Task item: Starting with the first line, output the data exactly through to the end.

Given entries:
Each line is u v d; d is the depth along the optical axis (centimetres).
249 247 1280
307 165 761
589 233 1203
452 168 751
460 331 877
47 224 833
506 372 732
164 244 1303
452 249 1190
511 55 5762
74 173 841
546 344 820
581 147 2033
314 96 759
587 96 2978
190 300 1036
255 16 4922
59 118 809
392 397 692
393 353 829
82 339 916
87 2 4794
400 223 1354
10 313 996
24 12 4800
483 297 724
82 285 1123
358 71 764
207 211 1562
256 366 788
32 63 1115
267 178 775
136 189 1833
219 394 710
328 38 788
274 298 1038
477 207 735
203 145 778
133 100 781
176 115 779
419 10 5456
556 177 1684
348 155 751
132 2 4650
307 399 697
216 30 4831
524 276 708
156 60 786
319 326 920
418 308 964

Response:
Each line is u v d; d is the depth along the optical axis (centimetres).
249 247 1280
307 165 761
589 233 1203
452 168 751
460 331 877
47 224 833
506 372 732
164 244 1303
452 249 1190
511 55 5762
74 173 841
546 344 820
581 147 2033
314 96 759
587 96 2978
190 300 1036
255 16 4922
59 118 809
392 397 692
393 353 829
82 339 916
87 2 4794
400 223 1354
10 313 996
24 12 4800
483 297 724
82 285 1123
358 71 764
207 211 1562
256 366 788
32 63 1115
267 178 775
136 189 1833
219 394 710
328 38 788
274 298 1038
477 207 735
203 145 778
133 100 781
176 115 779
419 10 5456
556 177 1684
348 155 751
132 2 4650
307 399 697
216 30 4831
524 276 708
156 60 786
319 326 920
418 308 964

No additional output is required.